___ 本文抜粋
東京アートポイント計画 2017年度公開報告会(APM#05)
執筆者 : 東京アートポイント計画
2018.03.30
(写真左から)ゲストのアサダワタルさん(文化活動家・アーティスト)、竹田由美さん(公益財団法人せたがや文化財団生活工房主任/学芸員)
アートの現場で頻繁に耳にする「日常」という言葉。この身近で、だからこそ捉えがたい対象に取り組む実践者はどのように向きあっているのでしょうか。それぞれの現場でまちと文化に関わるゲストとの対話から、これからのアートプロジェクトの言葉を育てる東京アートポイント計画のトークイベント「Artpoint Meeting」。その第4回が、1月27日、東京・渋谷の複合施設「100 BANCH」で開催されました。
今回のテーマは、「日常に還す」。ゲストとして登場したのは、驚きと発見を与える日本や世界の暮らしを紹介しながら、生活に活かすことを目指す世田谷区の文化施設「生活工房」学芸員の竹田由美さんと、レコードやラジオや遠足といったツールを通して、身の回りの世界と人の関係を編み直してきた、文化活動家でアーティストのアサダワタルさん。
日常に寄り添いつつも、そのなかに埋没せず、新たな視点をもたらす。難しいバランスが求められる展覧会やプロジェクトの現場で、二人は何を考えてきたのか。会場との活発なやりとりも行われたイベントの様子を、ライターの杉原環樹がレポートします。
イベントは、モデレーターの東京アートポイント計画プログラムオフィサー、中田一会による趣旨説明からスタート。東京アートポイント計画が伴走している多くのアートプロジェクトでは、「日常の景色を少し変える」といった表現がよく使われます。
しかし、「そもそも、日常とは? 文化とは? 日常と文化の関係とは?」と中田。日頃はあらためて考えてみることもないそうした疑問を通して、「自分たちが行うアートプロジェクトは、日常にとってどんな意味があるのかを考えたい」と語ります。
一人目のゲストは、三軒茶屋駅に直結したビルのなかにある暮らしのデザインミュージアム「生活工房」の竹田由美さん。「生活者が漠然と抱く疑問を共有し、目に見える活動にしていく事業」を行うことを活動方針に設立され、2017年に20周年を迎えたこの施設では、衣・食・住と明確に分けられない「未分化なもの」である生活の問題を、住民と考える場をつくってきました。
その中で竹田さんが大切にしている視点のひとつが、「歴史の重なりの上に自分がいる感覚」。現在では、インターネットでヨコのつながりは簡単に生まれる一方、土の存在のなさが象徴するように、タテのつながりは失われているのでは、と問いかけます。
落葉広葉樹林帯の暮らしを紹介する「ブナ帯☆ワンダーランド」展や、1952年にドイツで始まった映像の百科事典プロジェクト「エンサイクロペディア・シネマトグラフィカ」から、手を動かしながら人類の普遍的な営みに触れる連続ワークショップは、この問題意識から生まれたもの。身近な草木からヒモのつくり方を学んだ後者のある回では、「周囲のもので何でもつくれる感覚を実感した」などの感想が聞かれたと言います。
______
# [課題]
上記の報告会の記事によると、「Artpoint Meeting」の第4回はいつ、どこで開催されましたか。
___ 抽出データ
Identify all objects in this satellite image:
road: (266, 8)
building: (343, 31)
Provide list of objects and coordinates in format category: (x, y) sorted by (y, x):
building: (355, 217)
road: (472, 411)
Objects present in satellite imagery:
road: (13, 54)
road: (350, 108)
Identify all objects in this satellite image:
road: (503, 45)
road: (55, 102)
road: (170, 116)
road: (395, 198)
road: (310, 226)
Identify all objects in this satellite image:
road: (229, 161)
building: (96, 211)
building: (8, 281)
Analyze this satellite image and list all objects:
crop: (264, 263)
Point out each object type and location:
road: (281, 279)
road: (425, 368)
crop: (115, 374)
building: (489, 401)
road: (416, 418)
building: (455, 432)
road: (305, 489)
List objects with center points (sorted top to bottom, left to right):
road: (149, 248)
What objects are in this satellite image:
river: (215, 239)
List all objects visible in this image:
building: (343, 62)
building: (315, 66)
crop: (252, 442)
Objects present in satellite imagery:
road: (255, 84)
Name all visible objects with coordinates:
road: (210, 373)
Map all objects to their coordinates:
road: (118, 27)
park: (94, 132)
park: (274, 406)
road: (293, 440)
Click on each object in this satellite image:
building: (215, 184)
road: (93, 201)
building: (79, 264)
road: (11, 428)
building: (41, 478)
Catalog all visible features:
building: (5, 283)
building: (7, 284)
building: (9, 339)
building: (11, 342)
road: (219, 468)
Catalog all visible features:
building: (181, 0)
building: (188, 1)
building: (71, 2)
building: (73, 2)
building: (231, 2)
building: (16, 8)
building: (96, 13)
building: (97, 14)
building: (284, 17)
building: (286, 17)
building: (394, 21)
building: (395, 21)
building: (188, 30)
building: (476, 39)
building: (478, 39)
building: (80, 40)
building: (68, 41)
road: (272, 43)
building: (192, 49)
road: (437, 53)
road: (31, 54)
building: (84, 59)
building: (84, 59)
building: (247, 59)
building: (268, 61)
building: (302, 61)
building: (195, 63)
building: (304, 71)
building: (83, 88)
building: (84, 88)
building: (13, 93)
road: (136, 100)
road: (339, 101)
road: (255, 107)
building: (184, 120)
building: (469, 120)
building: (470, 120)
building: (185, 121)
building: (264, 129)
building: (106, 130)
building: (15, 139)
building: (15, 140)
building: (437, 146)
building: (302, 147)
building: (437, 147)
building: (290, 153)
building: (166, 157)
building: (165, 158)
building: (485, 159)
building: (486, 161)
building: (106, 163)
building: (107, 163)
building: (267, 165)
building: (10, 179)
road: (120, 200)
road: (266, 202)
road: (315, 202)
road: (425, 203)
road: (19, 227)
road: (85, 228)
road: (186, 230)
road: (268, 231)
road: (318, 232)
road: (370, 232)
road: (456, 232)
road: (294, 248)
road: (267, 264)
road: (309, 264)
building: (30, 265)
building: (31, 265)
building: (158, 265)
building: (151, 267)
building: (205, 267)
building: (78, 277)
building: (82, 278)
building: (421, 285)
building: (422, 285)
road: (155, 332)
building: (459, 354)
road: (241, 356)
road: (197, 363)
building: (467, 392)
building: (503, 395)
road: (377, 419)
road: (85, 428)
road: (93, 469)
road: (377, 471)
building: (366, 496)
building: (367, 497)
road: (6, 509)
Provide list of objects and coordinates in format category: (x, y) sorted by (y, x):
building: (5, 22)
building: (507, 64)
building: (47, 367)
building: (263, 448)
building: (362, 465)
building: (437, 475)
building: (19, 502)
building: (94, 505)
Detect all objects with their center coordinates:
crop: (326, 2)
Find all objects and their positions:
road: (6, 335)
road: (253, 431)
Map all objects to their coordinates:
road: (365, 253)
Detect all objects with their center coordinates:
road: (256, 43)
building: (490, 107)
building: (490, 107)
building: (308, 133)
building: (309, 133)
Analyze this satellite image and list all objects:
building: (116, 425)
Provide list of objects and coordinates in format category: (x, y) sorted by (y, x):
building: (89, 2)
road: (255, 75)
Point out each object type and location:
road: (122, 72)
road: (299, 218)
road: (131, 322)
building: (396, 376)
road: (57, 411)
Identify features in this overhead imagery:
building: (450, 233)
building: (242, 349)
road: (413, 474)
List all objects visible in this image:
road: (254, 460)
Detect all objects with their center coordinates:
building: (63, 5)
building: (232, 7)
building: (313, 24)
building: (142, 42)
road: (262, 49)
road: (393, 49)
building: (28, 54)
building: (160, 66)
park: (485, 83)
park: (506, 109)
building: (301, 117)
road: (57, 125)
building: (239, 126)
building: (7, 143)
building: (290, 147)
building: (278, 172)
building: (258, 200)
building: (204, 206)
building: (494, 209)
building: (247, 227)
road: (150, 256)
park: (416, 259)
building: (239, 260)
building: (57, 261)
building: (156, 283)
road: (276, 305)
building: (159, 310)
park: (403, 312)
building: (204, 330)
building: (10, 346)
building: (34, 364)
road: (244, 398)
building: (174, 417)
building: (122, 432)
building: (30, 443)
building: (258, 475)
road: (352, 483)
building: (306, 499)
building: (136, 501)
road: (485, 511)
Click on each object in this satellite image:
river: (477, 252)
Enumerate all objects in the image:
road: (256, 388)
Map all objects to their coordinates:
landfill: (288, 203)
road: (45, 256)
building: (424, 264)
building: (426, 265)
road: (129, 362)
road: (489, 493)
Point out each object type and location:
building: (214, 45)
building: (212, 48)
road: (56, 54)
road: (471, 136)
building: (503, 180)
______
# [回答]
1月27日に、東京・渋谷の複合施設「100 BANCH」で開催されました。